An apparent image of what appears to be an apple. Unsplash photo by Chris Dez
The latest Martin Wagner discovery is "Objections to Objectivism." It's a detailed critique of Ayn Rand.
Much of it discusses what is happening when a viewer gazes at an object that seems to be an apple, and I found it easier to follow than the "chair letter" mentioned yesterday. Excerpt:
Again, let us be country-simple here. The objects, events, experiences, of the non-verbal level appear, in the light of modern science, as creations of our nervous systems, just like the verbal level. That is, the space-time event which we call “an apple” exists evidently somewhere outside our skins, and, according to the most reliable (useful) equations, has a structure which can best be visualized or imagined as superimposition of waves of energy. The objective “apple” which we perceive does not contain this energy structure, which is known to us only by scientific and mathematical analysis and experiment; the “apple” of perception—the object—is manufactured by our senses and brain as they integrate various stimuli coming in from the energy-apple somewhere out there.

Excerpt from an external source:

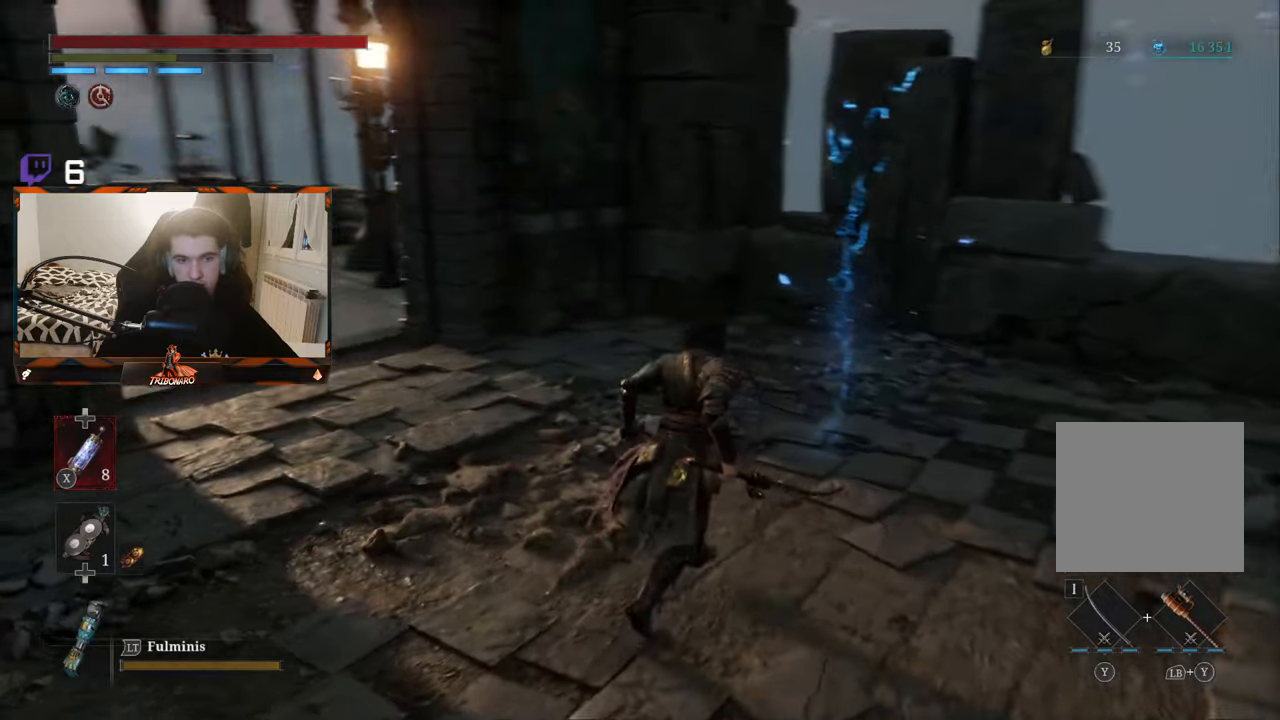
{"buttons": [], "left_stick": "up-right", "right_stick": "center", "events": [[200, "right_stick", "center"]]}
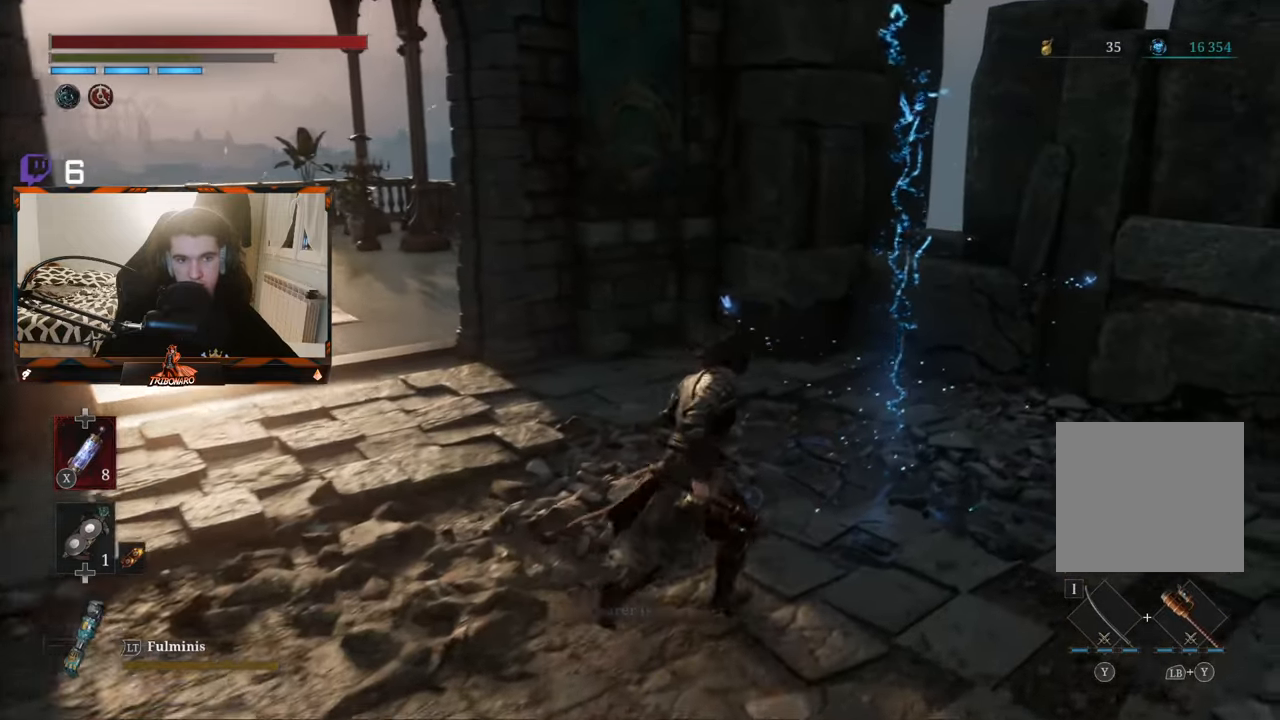
{"buttons": [], "left_stick": "center", "right_stick": "center", "events": [[83, "A", "down"], [150, "left_stick", "center"], [217, "A", "up"]]}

The invisible apple, the apple that we don’t see, the mathematical physicist’s or chemist’s “apple”, of course, contains the vitamins, flavor and other properties that make apples desirable to us. The visible apple, constructed by our nervous system, may not contain these needed elements—i.e., it may be a plastic or other artificial device designed to look like the invisible energy-apple that we really want.
Now, just as the objective apple (manufactured by our lower nervous system) is more dynamic than the word “apple” manufactured by higher levels of our nervous system), the external, invisible energy-apple appears still more dynamic. Every electron in it, for instance, is nonidentical with itself from second to second. (Every point has a date, in the Einstein-Minnkowski space-time manifold.)